= Request =
Exact copies of all the records are the expected output.
BEGIN Input data
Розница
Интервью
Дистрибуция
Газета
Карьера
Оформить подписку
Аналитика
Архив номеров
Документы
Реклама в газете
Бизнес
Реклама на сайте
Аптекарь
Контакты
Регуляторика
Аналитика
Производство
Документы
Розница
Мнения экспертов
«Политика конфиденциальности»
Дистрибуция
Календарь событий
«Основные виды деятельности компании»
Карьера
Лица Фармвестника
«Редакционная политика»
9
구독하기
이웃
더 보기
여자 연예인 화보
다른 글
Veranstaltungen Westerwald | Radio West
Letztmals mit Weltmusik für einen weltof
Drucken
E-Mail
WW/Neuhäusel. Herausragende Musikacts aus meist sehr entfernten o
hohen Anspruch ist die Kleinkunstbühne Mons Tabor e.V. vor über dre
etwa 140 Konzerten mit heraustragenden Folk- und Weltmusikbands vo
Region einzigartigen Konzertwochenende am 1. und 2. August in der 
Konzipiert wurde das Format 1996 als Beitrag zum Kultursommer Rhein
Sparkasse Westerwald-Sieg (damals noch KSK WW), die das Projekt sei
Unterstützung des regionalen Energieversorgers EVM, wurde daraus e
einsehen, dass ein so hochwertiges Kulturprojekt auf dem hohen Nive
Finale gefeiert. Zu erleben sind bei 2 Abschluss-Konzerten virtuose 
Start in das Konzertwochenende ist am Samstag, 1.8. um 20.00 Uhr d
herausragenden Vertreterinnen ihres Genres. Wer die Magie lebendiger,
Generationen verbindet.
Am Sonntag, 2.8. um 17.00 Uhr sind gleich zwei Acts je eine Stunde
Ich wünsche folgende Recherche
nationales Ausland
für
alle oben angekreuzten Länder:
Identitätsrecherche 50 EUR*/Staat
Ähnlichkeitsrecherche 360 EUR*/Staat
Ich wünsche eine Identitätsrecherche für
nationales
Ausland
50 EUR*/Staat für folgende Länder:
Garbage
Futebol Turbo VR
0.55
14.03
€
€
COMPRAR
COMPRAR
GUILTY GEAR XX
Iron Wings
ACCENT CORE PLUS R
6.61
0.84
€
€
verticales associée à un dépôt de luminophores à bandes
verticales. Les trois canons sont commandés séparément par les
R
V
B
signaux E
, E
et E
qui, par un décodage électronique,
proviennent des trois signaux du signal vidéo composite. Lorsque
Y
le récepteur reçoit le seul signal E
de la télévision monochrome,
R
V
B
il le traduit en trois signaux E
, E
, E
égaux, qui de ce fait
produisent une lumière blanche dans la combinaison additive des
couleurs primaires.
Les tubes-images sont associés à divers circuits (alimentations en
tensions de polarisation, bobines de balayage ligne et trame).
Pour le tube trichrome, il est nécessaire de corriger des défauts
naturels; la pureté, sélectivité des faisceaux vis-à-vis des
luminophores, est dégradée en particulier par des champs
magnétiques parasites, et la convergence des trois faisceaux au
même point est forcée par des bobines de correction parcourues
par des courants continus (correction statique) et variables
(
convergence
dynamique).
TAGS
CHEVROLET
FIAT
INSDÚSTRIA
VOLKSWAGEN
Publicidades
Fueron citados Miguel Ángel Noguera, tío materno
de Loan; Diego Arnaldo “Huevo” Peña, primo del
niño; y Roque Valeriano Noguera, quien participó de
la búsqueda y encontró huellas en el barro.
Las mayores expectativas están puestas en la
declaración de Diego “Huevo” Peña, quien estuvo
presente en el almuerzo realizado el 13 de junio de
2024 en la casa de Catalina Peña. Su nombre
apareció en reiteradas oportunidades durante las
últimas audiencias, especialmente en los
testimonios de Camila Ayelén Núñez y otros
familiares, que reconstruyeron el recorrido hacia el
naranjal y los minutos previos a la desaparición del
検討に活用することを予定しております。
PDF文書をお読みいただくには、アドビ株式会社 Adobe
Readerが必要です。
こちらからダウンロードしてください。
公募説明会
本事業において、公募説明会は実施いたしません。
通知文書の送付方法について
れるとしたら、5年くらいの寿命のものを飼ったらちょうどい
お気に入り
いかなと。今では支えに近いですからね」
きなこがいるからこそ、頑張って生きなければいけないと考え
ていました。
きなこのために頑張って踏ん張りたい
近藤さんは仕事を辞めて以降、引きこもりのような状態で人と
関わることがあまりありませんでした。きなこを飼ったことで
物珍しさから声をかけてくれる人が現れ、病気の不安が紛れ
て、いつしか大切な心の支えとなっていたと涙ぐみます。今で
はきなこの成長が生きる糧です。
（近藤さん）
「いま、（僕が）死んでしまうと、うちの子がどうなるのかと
END Input data
= Written response =
Розница
Интервью
Дистрибуция
Газета
Карьера
Оформить подписку
Аналитика
Архив номеров
Документы
Реклама в газете
Бизнес
Реклама на сайте
Аптекарь
Контакты
Регуляторика
Аналитика
Производство
Документы
Розница
Мнения экспертов
«Политика конфиденциальности»
Дистрибуция
Календарь событий
«Основные виды деятельности компании»
Карьера
Лица Фармвестника
«Редакционная политика»
9
구독하기
이웃
더 보기
여자 연예인 화보
다른 글
Veranstaltungen Westerwald | Radio West
Letztmals mit Weltmusik für einen weltof
Drucken
E-Mail
WW/Neuhäusel. Herausragende Musikacts aus meist sehr entfernten o
hohen Anspruch ist die Kleinkunstbühne Mons Tabor e.V. vor über dre
etwa 140 Konzerten mit heraustragenden Folk- und Weltmusikbands vo
Region einzigartigen Konzertwochenende am 1. und 2. August in der 
Konzipiert wurde das Format 1996 als Beitrag zum Kultursommer Rhein
Sparkasse Westerwald-Sieg (damals noch KSK WW), die das Projekt sei
Unterstützung des regionalen Energieversorgers EVM, wurde daraus e
einsehen, dass ein so hochwertiges Kulturprojekt auf dem hohen Nive
Finale gefeiert. Zu erleben sind bei 2 Abschluss-Konzerten virtuose 
Start in das Konzertwochenende ist am Samstag, 1.8. um 20.00 Uhr d
herausragenden Vertreterinnen ihres Genres. Wer die Magie lebendiger,
Generationen verbindet.
Am Sonntag, 2.8. um 17.00 Uhr sind gleich zwei Acts je eine Stunde
Ich wünsche folgende Recherche
nationales Ausland
für
alle oben angekreuzten Länder:
Identitätsrecherche 50 EUR*/Staat
Ähnlichkeitsrecherche 360 EUR*/Staat
Ich wünsche eine Identitätsrecherche für
nationales
Ausland
50 EUR*/Staat für folgende Länder:
Garbage
Futebol Turbo VR
0.55
14.03
€
€
COMPRAR
COMPRAR
GUILTY GEAR XX
Iron Wings
ACCENT CORE PLUS R
6.61
0.84
€
€
verticales associée à un dépôt de luminophores à bandes
verticales. Les trois canons sont commandés séparément par les
R
V
B
signaux E
, E
et E
qui, par un décodage électronique,
proviennent des trois signaux du signal vidéo composite. Lorsque
Y
le récepteur reçoit le seul signal E
de la télévision monochrome,
R
V
B
il le traduit en trois signaux E
, E
, E
égaux, qui de ce fait
produisent une lumière blanche dans la combinaison additive des
couleurs primaires.
Les tubes-images sont associés à divers circuits (alimentations en
tensions de polarisation, bobines de balayage ligne et trame).
Pour le tube trichrome, il est nécessaire de corriger des défauts
naturels; la pureté, sélectivité des faisceaux vis-à-vis des
luminophores, est dégradée en particulier par des champs
magnétiques parasites, et la convergence des trois faisceaux au
même point est forcée par des bobines de correction parcourues
par des courants continus (correction statique) et variables
(
convergence
dynamique).
TAGS
CHEVROLET
FIAT
INSDÚSTRIA
VOLKSWAGEN
Publicidades
Fueron citados Miguel Ángel Noguera, tío materno
de Loan; Diego Arnaldo “Huevo” Peña, primo del
niño; y Roque Valeriano Noguera, quien participó de
la búsqueda y encontró huellas en el barro.
Las mayores expectativas están puestas en la
declaración de Diego “Huevo” Peña, quien estuvo
presente en el almuerzo realizado el 13 de junio de
2024 en la casa de Catalina Peña. Su nombre
apareció en reiteradas oportunidades durante las
últimas audiencias, especialmente en los
testimonios de Camila Ayelén Núñez y otros
familiares, que reconstruyeron el recorrido hacia el
naranjal y los minutos previos a la desaparición del
検討に活用することを予定しております。
PDF文書をお読みいただくには、アドビ株式会社 Adobe
Readerが必要です。
こちらからダウンロードしてください。
公募説明会
本事業において、公募説明会は実施いたしません。
通知文書の送付方法について
れるとしたら、5年くらいの寿命のものを飼ったらちょうどい
お気に入り
いかなと。今では支えに近いですからね」
きなこがいるからこそ、頑張って生きなければいけないと考え
ていました。
きなこのために頑張って踏ん張りたい
近藤さんは仕事を辞めて以降、引きこもりのような状態で人と
関わることがあまりありませんでした。きなこを飼ったことで
物珍しさから声をかけてくれる人が現れ、病気の不安が紛れ
て、いつしか大切な心の支えとなっていたと涙ぐみます。今で
はきなこの成長が生きる糧です。
（近藤さん）
「いま、（僕が）死んでしまうと、うちの子がどうなるのかと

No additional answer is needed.